7. La partie qui justifie d'un avis du collège des médecins de l'OFII qui lui est favorable doit être regardée comme apportant des éléments de fait susceptibles de faire présumer l'existence ou l'absence d'un état de santé de nature à justifier la délivrance ou le refus d'un titre de séjour. Dans ce cas, il appartient à l'autre partie, dans le respect des règles relatives au secret médical, de produire tous éléments permettant d'apprécier l'état de santé de l'étranger et, le cas échéant, s'il peut ou non bénéficier effectivement d'un traitement approprié dans le pays de renvoi.
8. Considérant qu'il ressort des pièces du dossier que pour rejeter la demande de la requérante, la préfète d'Indre-et-Loire s'est fondée sur l'avis du collège des médecins de l'OFII du 13 mars 2018 selon lequel l'état de santé de l'intéressée nécessite une prise en charge médicale dont le défaut peut entraîner des conséquences d'une exceptionnelle gravité mais qu'eu égard à l'offre de soins et aux caractéristiques du système de santé dans le pays d'origine, la requérante peut effectivement bénéficier d'un traitement approprié et qu'elle peut voyager sans risque vers son pays d'origine. Compte tenu de leur ancienneté, les certificats des
24 janvier 2013 et 4 février 2013 établis, le premier, par un praticien hospitalier du centre hospitalier régional universitaire de Tours et, l'autre par un endocrinologue d'Oran ne sont pas de nature à remettre sérieusement en cause l'avis récent du collège des médecins de l'OFII. Les autres documents médicaux produits, s'ils indiquent chacun les différentes pathologies dont souffre MmeB..., ne précisent pas qu'elle ne pourrait bénéficier de soins appropriés à son état de santé en Algérie. Ces documents sont dès lors insuffisants pour remettre en cause l'avis du collège de médecins et l'appréciation de la préfète sur l'état de santé de la requérante. Par ailleurs, si la requérante indique qu'elle sera isolée en Algérie et pas à même d'accéder à une possible offre de soin, cette circonstance n'est pas de nature à établir que la préfète aurait méconnu les dispositions précitées de l'article 6 de l'accord franco-algérien.

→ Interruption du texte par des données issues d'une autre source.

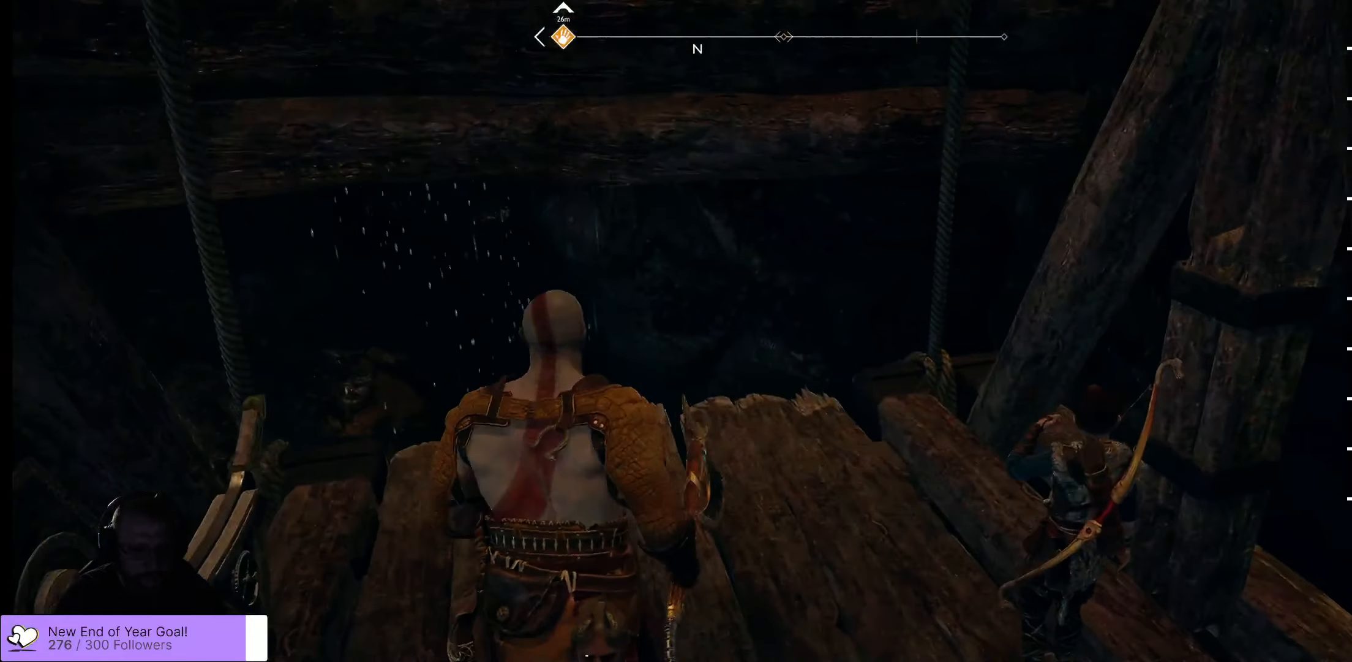
{"buttons": [], "left_stick": "center", "right_stick": "center", "events": [[66, "left_stick", "left"], [316, "left_stick", "center"]]}
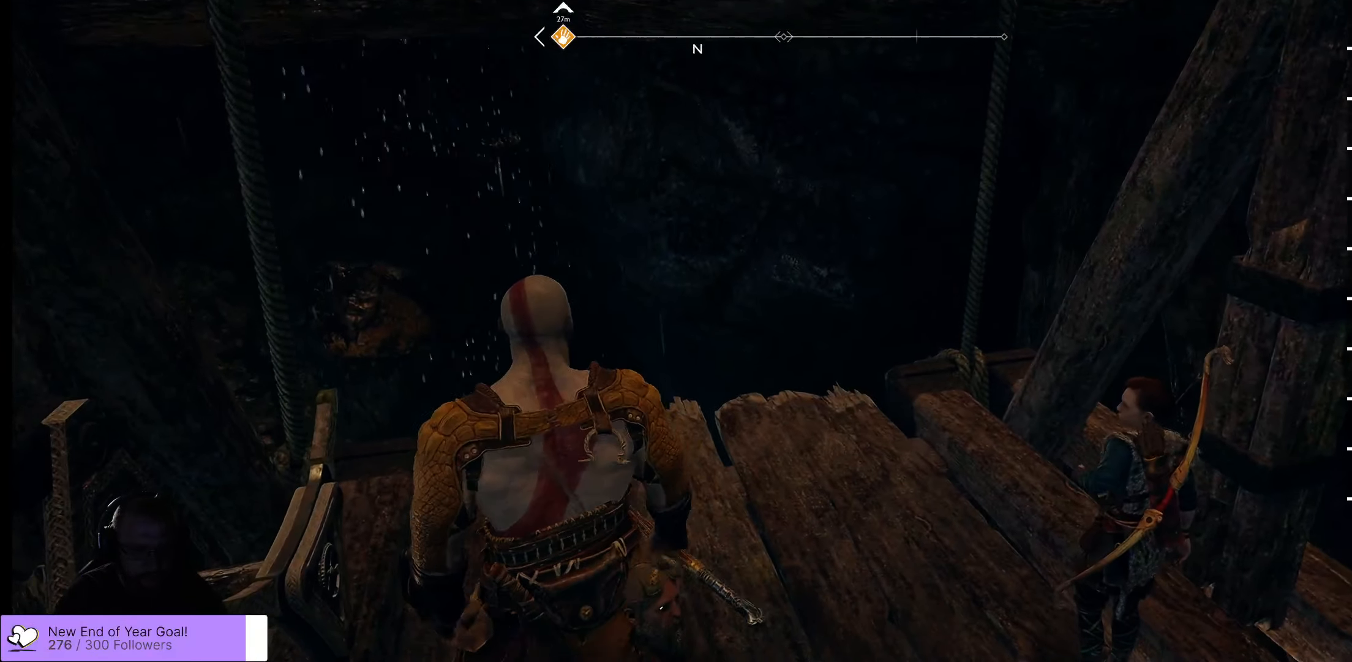
{"buttons": [], "left_stick": "center", "right_stick": "right", "events": [[350, "right_stick", "right"]]}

9. En troisième lieu, aux termes de l'article 8 de la convention européenne de sauvegarde des droits de l'homme et des libertés fondamentales : " 1° Toute personne a droit au respect de sa vie privée et familiale, de son domicile et de sa correspondance ; 2° Il ne peut y avoir ingérence d'une autorité publique dans l'exercice de ce droit que pour autant que cette ingérence est prévue par la loi et qu'elle constitue une mesure qui, dans une société démocratique, est nécessaire à la sécurité nationale, à la sûreté publique, au bien-être économique du pays, à la défense de l'ordre et à la prévention des infractions pénales, à la protection de la santé ou de la morale ou à la protection des droits et libertés d'autrui ".
10. Il ressort des pièces du dossier que Mme B...est entrée récemment en France à l'âge de cinquante-cinq ans, que son mari et sa fille vivent en Algérie. Si elle fait valoir qu'elle sera isolée, compte tenu de sa pathologie, de la séparation d'avec son mari depuis 2003 et d'une pathologie dont sa fille serait atteinte, empêchant cette dernière de s'occuper d'elle, ces circonstances, compte tenu du nombre d'années passées par la requérante dans son pays d'origine et de son entrée récente sur le territoire français, ne sont pas de nature à établir que l'arrêté attaqué aurait porté une atteinte disproportionnée à son droit de mener une vie privée et familiale normale.
11. En quatrième lieu, aux termes de l'article 3 de la convention européenne de sauvegarde des droits de l'homme et des libertés fondamentales : " Nul ne peut être soumis à la torture ni à des peines ou traitements inhumains ou dégradants ".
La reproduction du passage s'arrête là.